EXTRACT TO READ =
8.5. Use QP as in 8.2 but with multiple exceptional points, then
return to step 8.3.
9. Modify the components of fit0 as appropriate and return the
result.
}
\value{
an object of class 'lmWinsor', which is either an object of class
c('lmWinsor', 'lm') or a list of such objects. A list is returned
when length(trim) > 0 or is.list(lower) or is.list(upper). The length
of the ouput list is the max of length(trim) and the lengths of any
lists provided for 'lower' and 'upper'. If these lengths are not the
same, shorter ones are replicated to match the longest one.
An object of class c('lmWinsor', 'lm') has 'lower', 'upper', 'out',
'message', and 'elapsed.time' components in addition to the standard
'lm' components. The 'out' component is a logical matrix identifying
which predictions from the initial 'lm' fit were below lower[yName]
and above upper[yName]. If method = 'QP' and the initial fit produces
predictions outside the limits, this object returned will also include
a component 'coefIter' containing the model coefficients, the index
number of the observation in 'data' transferred from the objective
function to the constraints on that iteration, plus the sum of squared
residuals before and after clipping the predictions and the number of
predictions in 5 categories: below and at the lower limit, between
the limits, and at and above the upper limit. The 'elapsed.time'
component gives the run time in seconds.

WORK TASK =
Copy the stretch of the lmWinsor documentation that opens with "9. Modify the" and closes with "the longest one.", substituting "recycled" for "replicated".

DATA =
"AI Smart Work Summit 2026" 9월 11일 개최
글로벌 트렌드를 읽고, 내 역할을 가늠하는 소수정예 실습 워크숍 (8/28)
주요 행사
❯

RESPONSE AREA =
9. Modify the components of fit0 as appropriate and return the
result.
}
\value{
an object of class 'lmWinsor', which is either an object of class
c('lmWinsor', 'lm') or a list of such objects. A list is returned
when length(trim) > 0 or is.list(lower) or is.list(upper). The length
of the ouput list is the max of length(trim) and the lengths of any
lists provided for 'lower' and 'upper'. If these lengths are not the
same, shorter ones are recycled to match the longest one.